With both teams scoring 19 points combined, the game proved to be the lowest-scoring Florida Citrus Bowl since #17 Ohio State and #19 BYU met three years prior in the 1985 Florida Citrus Bowl. The first quarter, which contained three points combined, was the lowest-scoring opening quarter since the same 1985 game, whose first quarter did not contain any scoring. Furthermore, the first half, which contained nine points combined, was the lowest-scoring first half in a Florida Citrus Bowl since the 1973 Tangerine Bowl between Miami (OH) and Florida, whose score was 3–0 at halftime (the bowl game's name was changed from the Tangerine Bowl to the Florida Citrus Bowl in 1983).
After the game, #13 Clemson finished at #9 in the polls due to their victory, and #10 Oklahoma finished at #14.
This turned out to be the final game for Barry Switzer as Oklahoma's coach.
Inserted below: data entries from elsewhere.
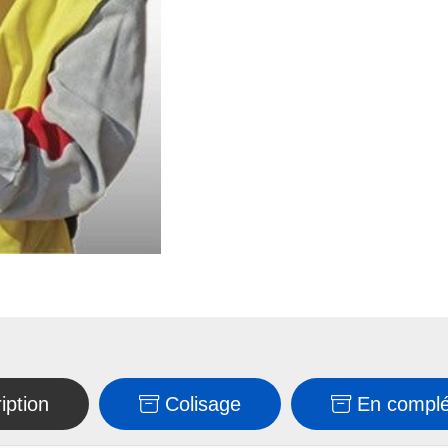
iption
Colisage
En compl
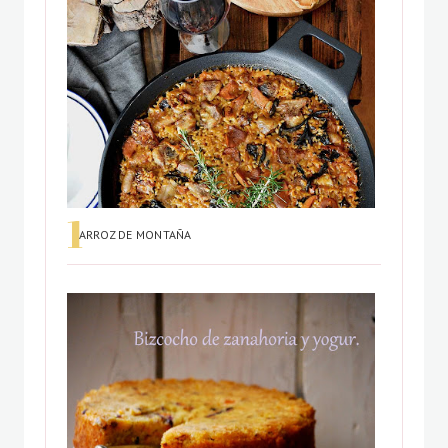
ARROZ DE MONTAÑA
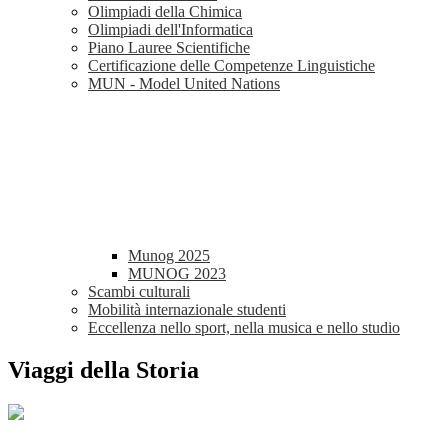
Olimpiadi della Chimica
Olimpiadi dell'Informatica
Piano Lauree Scientifiche
Certificazione delle Competenze Linguistiche
MUN - Model United Nations
Munog 2025
MUNOG 2023
Scambi culturali
Mobilità internazionale studenti
Eccellenza nello sport, nella musica e nello studio
Viaggi della Storia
The Sooner program was rocked later in January when four players were arrested and charged with rape in the university's athletic dormitory. In February, quarterback Charles Thompson was arrested on drug-related charges. The program's woes were the subject of a Sports Illustrated cover story in its February 27, 1989 issue.
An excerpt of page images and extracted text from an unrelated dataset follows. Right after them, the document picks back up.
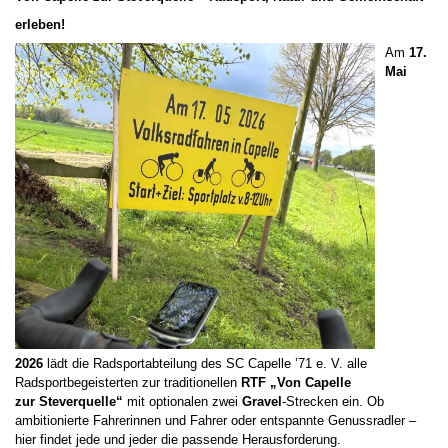
erleben!
Am
17.
Mai
2026
lädt die Radsportabteilung des SC Capelle ’71 e. V. alle
Radsportbegeisterten zur traditionellen
RTF „Von Capelle
zur
Steverquelle
“
mit optionalen zwei
Gravel
-Strecken ein. Ob
ambitionierte Fahrerinnen und Fahrer oder entspannte Genussradler –
hier findet jede und jeder die passende Herausforderung.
The NCAA placed Oklahoma on probation in June, banning the Sooners from appearing on television in 1989, and from appearing in a bowl game in 1989 and 1990. Switzer. who led Oklahoma to national championships in 1974, 1975 and 1985, resigned on June 19 after 16 seasons as head coach, during which time he compiled a 157-29-4 record. Prior to becoming head coach, Switzer was a Sooner assistant under Jim Mackenzie and Chuck Fairbanks.